--- Records from a dataset ---
▬▬▬▬▬▬▬▬▬▬
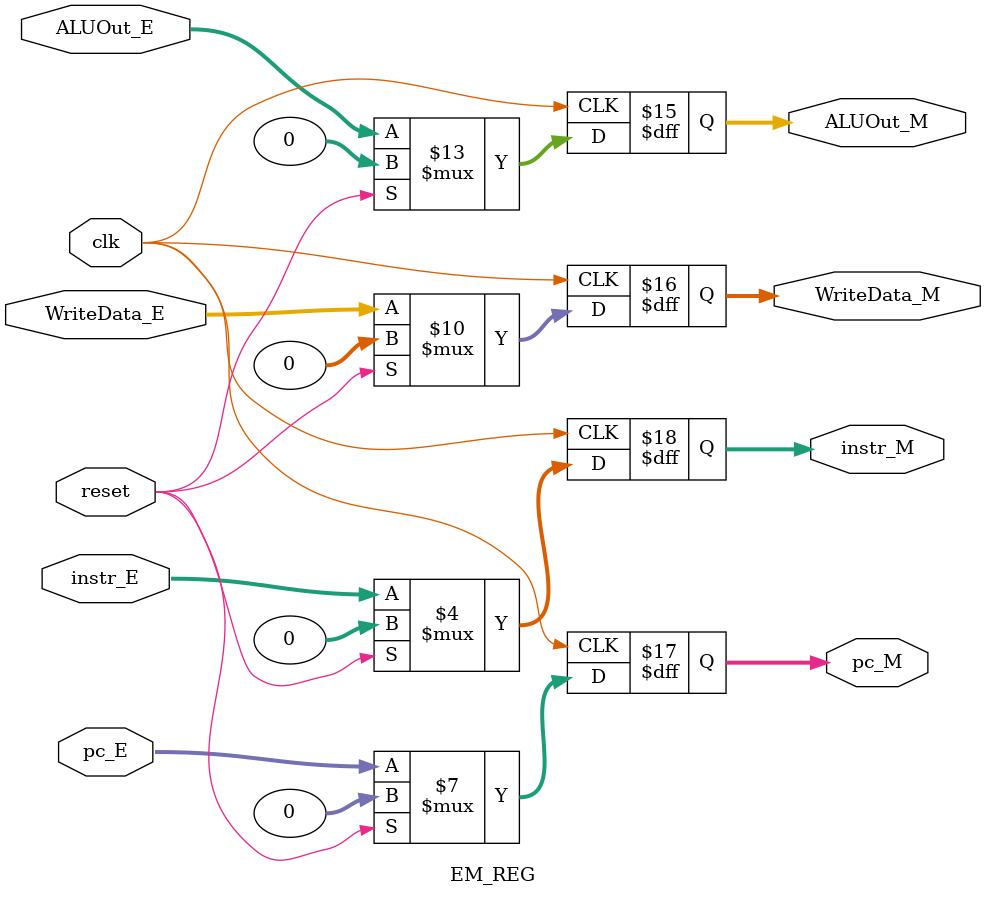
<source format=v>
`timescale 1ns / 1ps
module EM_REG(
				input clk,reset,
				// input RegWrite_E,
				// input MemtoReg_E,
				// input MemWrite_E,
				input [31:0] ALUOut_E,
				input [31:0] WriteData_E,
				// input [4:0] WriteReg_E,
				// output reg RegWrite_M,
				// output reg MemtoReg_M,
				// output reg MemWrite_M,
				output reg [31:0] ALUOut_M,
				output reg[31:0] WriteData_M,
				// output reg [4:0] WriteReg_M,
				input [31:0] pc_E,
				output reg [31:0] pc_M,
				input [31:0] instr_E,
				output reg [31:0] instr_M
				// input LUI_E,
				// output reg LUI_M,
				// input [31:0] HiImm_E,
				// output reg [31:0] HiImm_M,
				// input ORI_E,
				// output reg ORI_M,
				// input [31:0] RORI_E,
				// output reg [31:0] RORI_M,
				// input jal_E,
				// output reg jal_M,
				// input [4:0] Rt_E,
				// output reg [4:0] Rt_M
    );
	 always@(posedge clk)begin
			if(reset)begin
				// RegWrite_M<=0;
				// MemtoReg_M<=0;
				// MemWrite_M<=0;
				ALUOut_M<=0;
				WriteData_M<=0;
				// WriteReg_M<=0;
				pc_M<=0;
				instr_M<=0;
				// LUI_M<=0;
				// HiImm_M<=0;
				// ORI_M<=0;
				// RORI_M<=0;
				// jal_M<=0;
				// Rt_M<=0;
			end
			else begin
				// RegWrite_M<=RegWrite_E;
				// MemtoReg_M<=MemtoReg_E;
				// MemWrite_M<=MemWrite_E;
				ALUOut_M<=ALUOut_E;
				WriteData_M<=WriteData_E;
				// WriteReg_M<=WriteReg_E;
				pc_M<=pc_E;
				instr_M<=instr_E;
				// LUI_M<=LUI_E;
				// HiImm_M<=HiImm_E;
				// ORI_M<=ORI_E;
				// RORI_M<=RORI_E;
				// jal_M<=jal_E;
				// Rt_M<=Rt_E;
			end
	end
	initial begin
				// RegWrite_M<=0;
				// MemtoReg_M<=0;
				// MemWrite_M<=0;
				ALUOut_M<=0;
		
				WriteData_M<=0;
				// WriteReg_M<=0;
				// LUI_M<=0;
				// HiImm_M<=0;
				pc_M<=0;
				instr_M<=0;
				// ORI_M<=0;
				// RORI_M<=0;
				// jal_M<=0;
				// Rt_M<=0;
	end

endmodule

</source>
▬▬▬▬▬▬▬▬▬▬
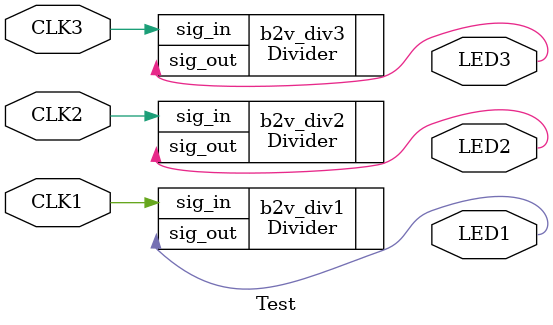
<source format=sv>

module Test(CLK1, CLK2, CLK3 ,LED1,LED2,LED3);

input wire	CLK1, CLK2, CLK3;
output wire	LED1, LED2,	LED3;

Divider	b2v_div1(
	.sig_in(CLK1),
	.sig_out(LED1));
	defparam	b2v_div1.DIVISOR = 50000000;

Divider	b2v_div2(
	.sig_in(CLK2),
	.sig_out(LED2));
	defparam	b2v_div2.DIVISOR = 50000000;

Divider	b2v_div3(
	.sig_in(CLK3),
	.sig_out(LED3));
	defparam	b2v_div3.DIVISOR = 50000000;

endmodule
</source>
▬▬▬▬▬▬▬▬▬▬
--- Task brief ---
As you read the records above, find each line that contains "wire" and copy it.

--- Output ---
input wire	CLK1, CLK2, CLK3;
output wire	LED1, LED2,	LED3;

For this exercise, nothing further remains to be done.